The Unique Challenge of Call Center Office Seating.

Posted by: Mitchell H. Kirsch 1 comments

Given the intensive, 24-hour nature of the profession, call center professionals demand office seating that can stand up well through multiple shifts, these shifts adding up to continuous use day in and day out without rest. In short, call center office seating must endure intensive use, far more intensive than you’d get from a nine-to-five job.

Not only should call center office seating survive these multiple shifts, they ought to stay comfortable through long hours of usage. That’s a tall order for an intensive-use chair.

Finally, the call center office seating must be economical enough so that buying them in bulk remains an attractive proposition.

Let’s look at each of these properties in turn – durability, comfort, cost, and a few other items – and examine how these should affect your choice of call center office seating.

Durability is essential in call center office seating, for good reason: few other office chairs undergo the kind of punishment that call center seats endure.

Call center office seating must be specially reinforced, or otherwise constructed to stronger specifications, to comfortably seat a succession of users who will use them for longer than the usual 40 hours a week.

The U.S. government is a major buyer of intensive use chairs, and the Fed’s General Services Administration has set standards for selecting such office seating. Buyers refer to Federal Standard 834A to decide how to test chairs that are acceptable for government-issue intensive use environments (DOCX file) which, like call center office seating, requires constant use over 24 hours a day.

Any chair that survives Federal Standard 834A (or its old name, FNEW 83-269E) ought to be all right by any call center’s book.

Comfort is a key requirement for call center office seating.
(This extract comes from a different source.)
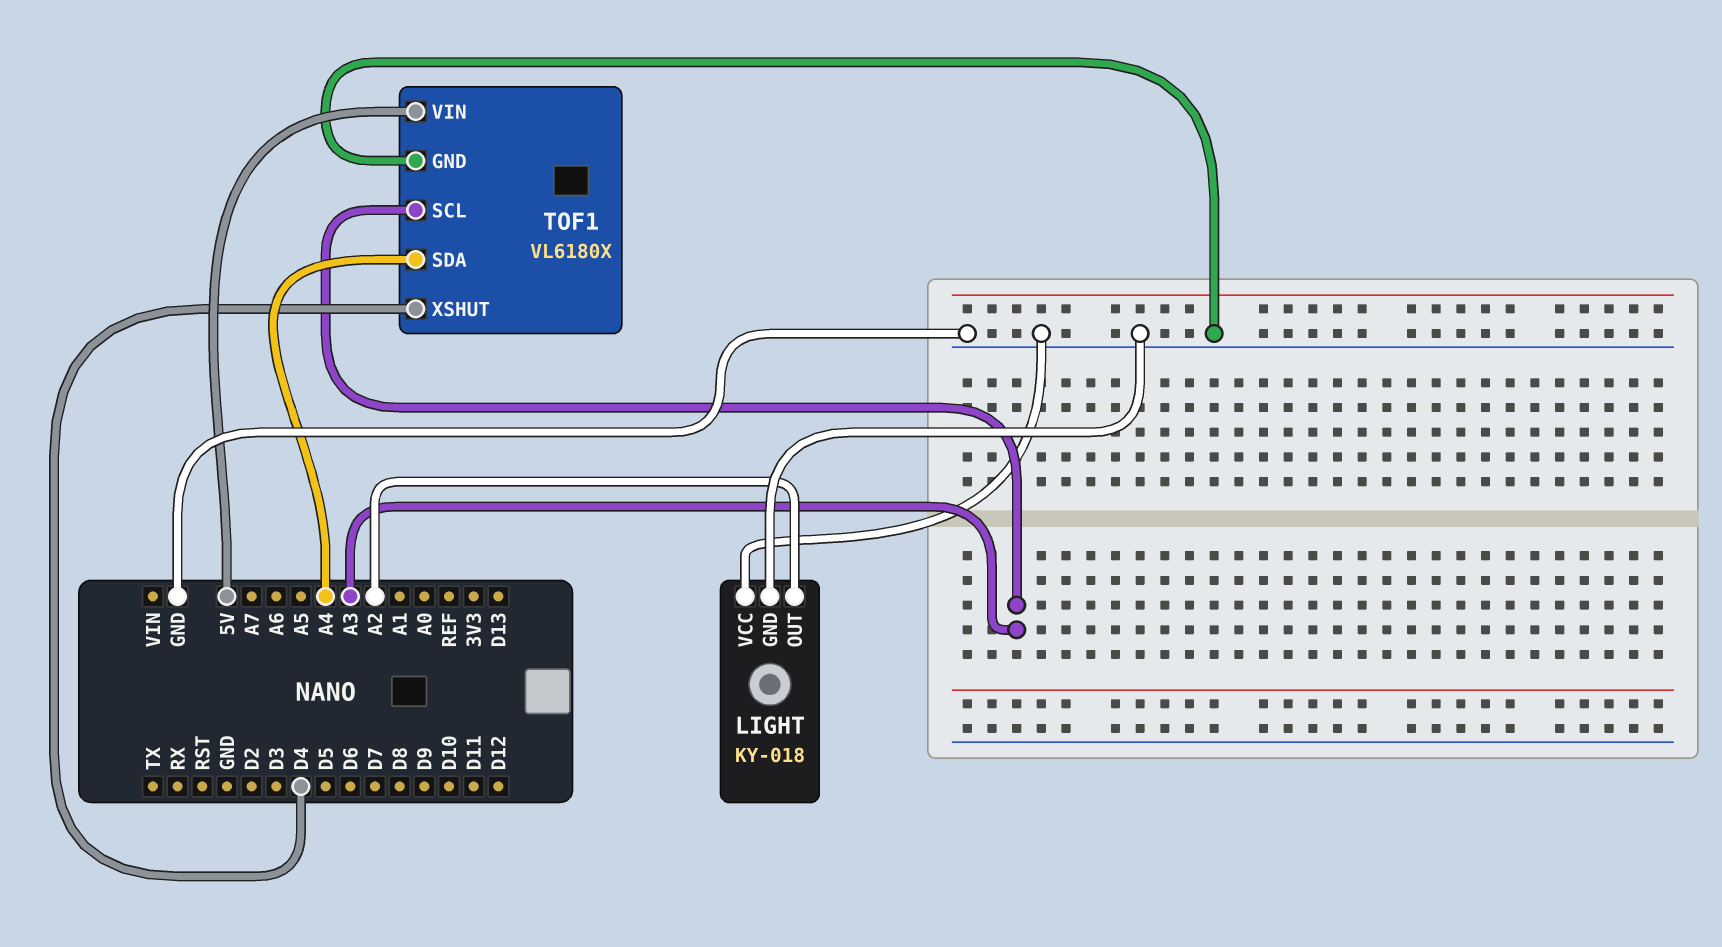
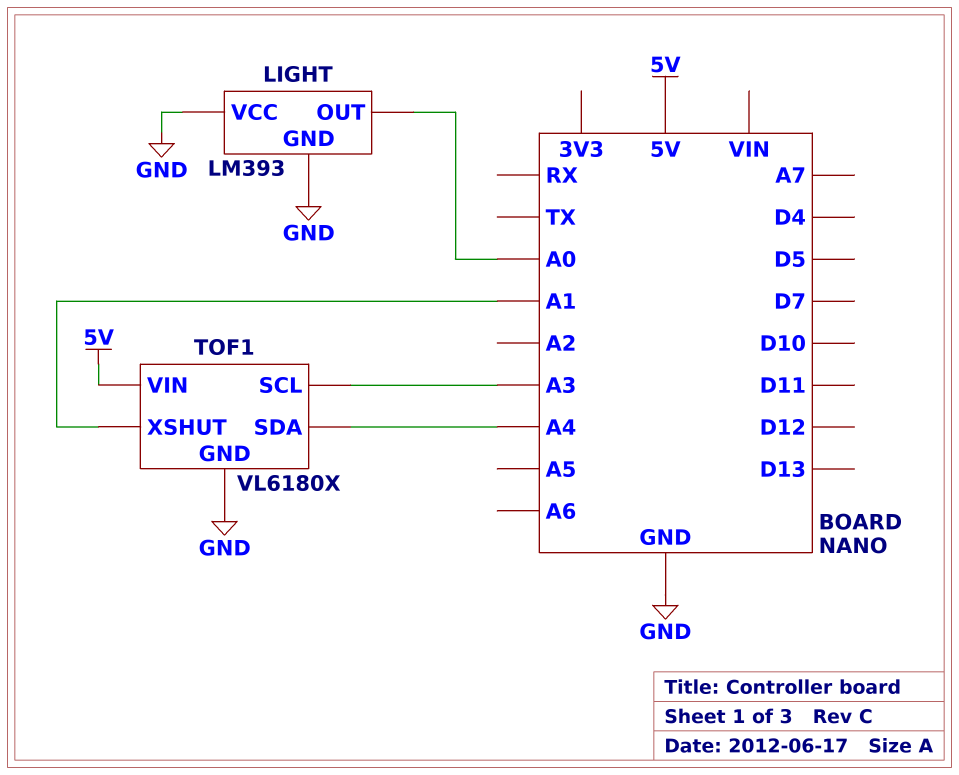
LIGHT: KY-018 -> LM393
LIGHT pin OUT: A2 -> A0
TOF1 pin XSHUT: D4 -> A1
After all, call center workers are expected to rest their posteriors in them, for hours on end, dealing with numerous demands like generating sales and consulting with customers.

These chairs must also be easy to adjust for multiple users on different shifts, and may need to be specially reinforced to accommodate users weighing more than 250 pounds.

Therefore, ergonomics are a big issue for call center office seating experts. Because call center telemarketers must sit for long hours at their chairs, they need to be comfortable with their seating positions, to avoid productivity-draining comfort breaks and long-term possibility of injury, and reduce attrition in the medium term.

As Dr. Leonard B. Kruk of Office Visions Consulting puts it, “Call centers are often characterized as ‘high stress.’ This type of environment often leads to high employee turnover when ergonomics are ignored.” Workplace stress and its expensive ramifications, concludes Kruk, can be addressed by attending “to those conditions that have a negative impact on a worker’s well-being.”

Cost is a matter of some debate -for some supply managers, no price is too small for happy telemarketers, while others may balk at high prices for call center office seating.

Luckily, the market has that concern well in hand – supply managers may choose from a wide variety of intensive-use chairs rated for continuous use, with prices that suit most reasonable budgets (the Concorde Executive chair, for example, falls in the lower middle of the cost range).

In conclusion, the “challenge” of finding good call center office seating is not much of a challenge after all – if you know the right things to look for, plenty of office seating suppliers out there will have what your supply manager needs.

1 Comments
Dec 11, 2010
5:53 pm

It’s true that office managers may look at a pricey office chair and think “My average call center worker won’t last more than 6 months – why bother?”. However, for a 24 hour call center you’re actually buying one piece of furniture for every 3 employees. So even with a high end piece of equipment it’s still a lot cheaper than purchasing a separate chair for every worker. Of course, it’s still hard to look at a thousand dollar price tag without flinching.

The government testing standards document you linked to is very interesting. It’s given me an idea for a blog post I’d like to write – thanks for digging up that info!